Rue20 Español/Rabat
En una medida inesperada, el régimen militar argelino decidió llamar a su embajador en Beirut, Rachid Belbaki, de forma urgente, sustituyéndolo por el diplomático Kamal Bouchama. Esta decisión ha generado numerosas preguntas.
Informes de prensa libaneses revelaron que la repentina medida del régimen argelino ha conmocionado a miembros del cuerpo diplomático árabe en Beirut, especialmente porque se le negó al anterior embajador la posibilidad de realizar una ronda de despedida, tal y como dicta la costumbre diplomática.
Al comentar la decisión del régimen militar argelino de llamar a su embajador en Beirut, Rachid Belbaki, y reemplazarlo por Kamal Bouchama, el analista político y profesor universitario Abderrahim Manar Slimi atribuyó la decisión repentina a la presentación de nuevas pruebas por parte de las autoridades libanesas sobre la implicación de Rachid Belbaqui en relaciones sospechosas con Hezbolá y la embajada de Irán en Beirut.
Slimi también señaló en un tuit en su cuenta de la plataforma X que la razón por la que el régimen militar exigió a su embajador que abandonara Líbano con premura, sin permitirle las despedidas habituales, se debe a la gravedad de los actos que cometió en territorio libanés en relación con Hezbolá e Irán.

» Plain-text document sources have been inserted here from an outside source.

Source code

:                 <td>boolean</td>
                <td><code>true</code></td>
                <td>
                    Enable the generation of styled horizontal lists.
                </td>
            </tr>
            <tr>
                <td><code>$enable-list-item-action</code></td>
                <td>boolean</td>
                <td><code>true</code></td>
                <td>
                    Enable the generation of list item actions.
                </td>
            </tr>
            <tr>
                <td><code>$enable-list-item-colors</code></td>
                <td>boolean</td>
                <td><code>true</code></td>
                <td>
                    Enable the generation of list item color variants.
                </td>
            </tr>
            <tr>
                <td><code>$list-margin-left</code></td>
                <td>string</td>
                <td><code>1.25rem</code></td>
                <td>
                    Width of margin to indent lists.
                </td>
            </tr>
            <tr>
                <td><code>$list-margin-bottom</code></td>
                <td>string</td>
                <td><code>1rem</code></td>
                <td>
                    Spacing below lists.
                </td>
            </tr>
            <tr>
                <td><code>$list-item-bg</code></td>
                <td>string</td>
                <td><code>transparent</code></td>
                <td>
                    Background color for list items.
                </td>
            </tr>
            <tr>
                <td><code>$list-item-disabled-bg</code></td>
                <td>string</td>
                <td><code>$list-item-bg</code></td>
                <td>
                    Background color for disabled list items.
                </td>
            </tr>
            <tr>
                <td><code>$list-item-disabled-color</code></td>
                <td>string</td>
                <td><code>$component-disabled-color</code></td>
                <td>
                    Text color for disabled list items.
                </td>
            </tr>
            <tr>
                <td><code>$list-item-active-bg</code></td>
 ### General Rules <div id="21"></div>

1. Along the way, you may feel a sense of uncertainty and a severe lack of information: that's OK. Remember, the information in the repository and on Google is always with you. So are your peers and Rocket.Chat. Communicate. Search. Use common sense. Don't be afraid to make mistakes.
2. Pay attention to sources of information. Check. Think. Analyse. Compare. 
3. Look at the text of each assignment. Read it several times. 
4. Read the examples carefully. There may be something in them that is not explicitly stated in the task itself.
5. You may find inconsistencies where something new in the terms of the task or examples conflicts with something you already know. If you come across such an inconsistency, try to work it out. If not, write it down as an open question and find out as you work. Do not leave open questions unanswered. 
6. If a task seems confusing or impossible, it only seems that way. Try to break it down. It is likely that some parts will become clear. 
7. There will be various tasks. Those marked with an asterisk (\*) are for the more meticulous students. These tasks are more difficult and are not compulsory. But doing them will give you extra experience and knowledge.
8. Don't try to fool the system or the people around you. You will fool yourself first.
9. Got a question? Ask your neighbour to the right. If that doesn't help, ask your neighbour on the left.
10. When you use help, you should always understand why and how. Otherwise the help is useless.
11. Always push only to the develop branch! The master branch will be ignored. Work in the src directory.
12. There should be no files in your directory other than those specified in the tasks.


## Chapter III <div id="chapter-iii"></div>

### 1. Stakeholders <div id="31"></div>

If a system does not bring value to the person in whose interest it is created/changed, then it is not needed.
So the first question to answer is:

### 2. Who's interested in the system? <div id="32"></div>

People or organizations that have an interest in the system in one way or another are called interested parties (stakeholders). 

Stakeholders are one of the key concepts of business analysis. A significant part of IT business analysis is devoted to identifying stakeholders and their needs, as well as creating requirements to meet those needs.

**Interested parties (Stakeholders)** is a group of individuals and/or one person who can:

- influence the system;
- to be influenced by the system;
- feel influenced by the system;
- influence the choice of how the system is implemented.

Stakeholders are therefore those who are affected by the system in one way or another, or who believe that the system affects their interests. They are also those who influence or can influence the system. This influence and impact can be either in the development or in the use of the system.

Slimi también indicó que Líbano amenazó al régimen argelino con iniciar un proceso judicial internacional contra el embajador argelino si no era retirado y abandonaba el país con rapidez.
El presidente del Centro Atlántico de Estudios Estratégicos y Análisis de Seguridad consideró que el régimen militar argelino cometió un nuevo error al nombrar a Kamal Bouchama, quien mantuvo relaciones con el régimen de Assad en Siria mientras ejercía como embajador de Argelia en Damasco.